Texte à lire:

Tony Oursler System for Dramatic Feedback, 1994
Courtesy Tony Oursler et Metro Pictures, NY
 
 
Tony Oursler présente dans cette exposition une profusion d'images qui envahit les esprits et qui s'accompagne de mouvements sonores parfois discrets et diffus, mais parfois aussi imposants. Des maquettes architecturales au tableau multicolore, des scènes de rue aux mécanismes de l'industrie du cinéma, T. Oursler plonge ses spectateurs dans un plaisir teinté d'effroi où l'un transporte dans l'imaginaire de l'autre. Le dispositif fait le lien entre les pièces par la marque de l'ingéniosité de cet artiste qui ne fait des images qu'en créant des théâtres. Le spectateur circule parmi les décors, se laisse happer par les mécanismes et se retrouve pour finir projeté dans l'image de spectateurs de cinéma enfoncés dans leurs sièges et occupés à avaler des pop-corn, les regards obnubilés par ce qui est projeté à l'écran. Tony Oursler joue sur des registres doubles, fascination et recul, emprise et détachement, nous conviant à faire avec lui quelques tours autour d'un regard hypertrophié et un peu maladif, sujet privilégié de contamination de l'image.

Données enregistrées:
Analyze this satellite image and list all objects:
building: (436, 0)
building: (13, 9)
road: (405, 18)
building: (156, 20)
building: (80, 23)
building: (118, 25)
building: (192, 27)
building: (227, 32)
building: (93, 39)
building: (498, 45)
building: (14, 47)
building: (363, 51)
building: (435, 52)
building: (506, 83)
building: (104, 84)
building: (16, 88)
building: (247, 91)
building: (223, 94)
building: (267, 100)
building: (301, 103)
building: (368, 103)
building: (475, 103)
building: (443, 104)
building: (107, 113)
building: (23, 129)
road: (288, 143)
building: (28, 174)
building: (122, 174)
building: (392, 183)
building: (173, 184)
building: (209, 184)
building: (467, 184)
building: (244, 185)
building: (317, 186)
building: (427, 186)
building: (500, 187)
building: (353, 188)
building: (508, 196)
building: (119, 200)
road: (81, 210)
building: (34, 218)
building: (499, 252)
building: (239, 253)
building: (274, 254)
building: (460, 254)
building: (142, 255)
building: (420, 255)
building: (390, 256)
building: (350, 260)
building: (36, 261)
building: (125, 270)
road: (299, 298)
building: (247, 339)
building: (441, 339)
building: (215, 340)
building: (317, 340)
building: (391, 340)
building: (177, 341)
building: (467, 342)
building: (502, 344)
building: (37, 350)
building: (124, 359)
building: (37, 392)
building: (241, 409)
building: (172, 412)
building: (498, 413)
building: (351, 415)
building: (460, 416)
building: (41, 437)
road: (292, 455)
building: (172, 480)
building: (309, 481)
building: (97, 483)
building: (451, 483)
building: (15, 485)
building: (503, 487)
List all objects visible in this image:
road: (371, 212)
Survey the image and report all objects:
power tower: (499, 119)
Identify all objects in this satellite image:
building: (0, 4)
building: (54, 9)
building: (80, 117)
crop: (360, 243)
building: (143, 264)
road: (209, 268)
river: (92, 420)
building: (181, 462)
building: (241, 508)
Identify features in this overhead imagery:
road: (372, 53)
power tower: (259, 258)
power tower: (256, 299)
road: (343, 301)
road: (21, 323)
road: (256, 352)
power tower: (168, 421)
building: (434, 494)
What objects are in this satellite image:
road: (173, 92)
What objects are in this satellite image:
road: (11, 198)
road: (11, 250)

Exercices à faire:
1. Résumez le texte sur Tony Oursler en deux phrases.
2. Les affirmations suivantes sont-elles conformes au texte sur Tony Oursler ? Répondez par oui ou par non, avec les mots du texte qui le montrent.
(a) Les sons de l'exposition sont toujours discrets.
(b) L'artiste ne fait des images qu'en créant des théâtres.
(c) Le spectateur reste immobile devant une seule œuvre.
3. D'après le texte sur Tony Oursler, qu'avalent les spectateurs de cinéma dans l'image où le visiteur finit projeté ?
Les entrées n'ont aucun lien avec le texte sur Tony Oursler.

Corrigé:
1. Dans cette exposition, Tony Oursler présente une foule d'images accompagnées de sons et plonge le public dans un plaisir mêlé d'effroi. Le spectateur circule parmi les décors et les mécanismes avant de se retrouver projeté dans l'image de spectateurs de cinéma, l'artiste jouant sur des registres doubles comme la fascination et le recul.

2.
(a) Non : « parfois discrets et diffus, mais parfois aussi imposants ».
(b) Oui : « cet artiste qui ne fait des images qu'en créant des théâtres ».
(c) Non : « Le spectateur circule parmi les décors ».

3. Des pop-corn.